DS > We live in San Francisco, where our office is based, but we do work all over the place — and make it a priority to draw from site context.
MA > I was born in Japan, and grew up in Hawaii — but working in California has made me so much more aware of the power and the precarity of the landscape, especially here. Earthquakes, sea level rise, and wildfires — these are all a constant contrast to the immense beauty and diversity of the natural setting. This fragility makes working in the landscape carefully feel more urgent and potent.
Q > How can architects and designers play a more meaningful role in the fight against climate change?
MA > While I’m still torn about whether construction is harmful or helpful toward the overall health of the planet, I think our best role as designers is to teach more people to care more about their surroundings and reframe their relationships toward the larger environment.
DS > We can certainly do more to use sustainable techniques, technologies, and materials. But I think the most important element of this is to help visualise new subjectivities — ways in which we can inhabit our environments differently and more responsibly, and how that can actually enhance our daily experiences.
Q > Your project PLA has been described as “a network of reconfigurable, re-deployable charging stations built from an electrified kit of parts”.
a) What does PLA stand for?
MA > It was a little tongue in cheek — Plug-in, LA! and also Play!
DS > Plus the P kind of looks like a plug symbol in our graphics. It’s about embracing the challenge as the identity.
b) Can you unpack why you opted for something that is transitional in nature, rather than a permanent re-envisioning of gas station sites?
DS > I think the permanence of the current gas station infrastructure is part of what got us all into trouble in the first place — it’s just not that easy to remove them, even if you want to. But the issue is two-fold. First, gas stations tend to occupy really important positions in the urban fabric in a place like LA — corners, high traffic areas — but is this the best use for these spaces? We assume no — which is why we propose a choreography of temporary charging infrastructure to allow for charging of vehicles while the contaminated sites can be repurposed towards more long range, community supporting types.
MA > We put together a whole elaborate matrix about how to think of what these might be.
DS > Secondly, critically, the technology has changed, and continues to change rapidly. Electricity is already in every home — gas pumps are not. Electricity is relatively safe and clean to be around — petroleum is not. So it’s reasonable to think that we could start to think of vehicles as more like devices than something needing heavy infrastructure. Right now, charging takes a relatively long time, which takes up space. But that will change very soon. If we designed all the charging stations around current charging durations, these would be obsolete basically as soon as they are complete, wasting space, effort, money, and opportunity. And when you add in the future of automation, shared ownership, and so on — it makes it clear that impermanence is not only strategic, but inevitable.
Q > Who and what inspires you?
MA > Post-apocalyptic depictions of landscapes in Japanese anime.
DS > Greenhouses, train stations, very heavy books.

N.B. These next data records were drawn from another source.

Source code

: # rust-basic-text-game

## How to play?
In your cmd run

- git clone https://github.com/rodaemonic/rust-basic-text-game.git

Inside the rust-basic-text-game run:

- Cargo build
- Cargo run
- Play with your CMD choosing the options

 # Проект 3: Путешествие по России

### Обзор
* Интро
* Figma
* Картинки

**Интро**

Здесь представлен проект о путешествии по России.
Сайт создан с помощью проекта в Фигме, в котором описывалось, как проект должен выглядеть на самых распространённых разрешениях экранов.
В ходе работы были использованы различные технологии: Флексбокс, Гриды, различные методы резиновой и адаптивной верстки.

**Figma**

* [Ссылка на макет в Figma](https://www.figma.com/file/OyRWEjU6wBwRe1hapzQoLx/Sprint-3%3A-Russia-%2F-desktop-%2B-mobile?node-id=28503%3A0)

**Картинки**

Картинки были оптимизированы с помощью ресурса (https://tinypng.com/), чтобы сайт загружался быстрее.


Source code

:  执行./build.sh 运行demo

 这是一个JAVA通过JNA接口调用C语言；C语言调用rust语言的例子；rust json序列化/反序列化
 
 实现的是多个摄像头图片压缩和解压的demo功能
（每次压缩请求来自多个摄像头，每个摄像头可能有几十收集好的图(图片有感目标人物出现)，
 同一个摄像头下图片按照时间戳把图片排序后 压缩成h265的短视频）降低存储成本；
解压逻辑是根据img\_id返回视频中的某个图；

Dan Spiegel received a Master of Architecture from the Harvard University Graduate School of Design and BA in Public Policy from Stanford University. He is a licensed architect in the states of California and Hawaii and is a Continuing Lecturer in Architecture at UC Berkeley.
Megumi Aihara received a Master of Landscape Architecture from the Harvard University Graduate School of Design and a BA in Visual Arts from Brown University. She is an Adjunct Professor of architecture at California College of the Arts (CCA) and a licensed Landscape Architect in the states of California and Hawaii.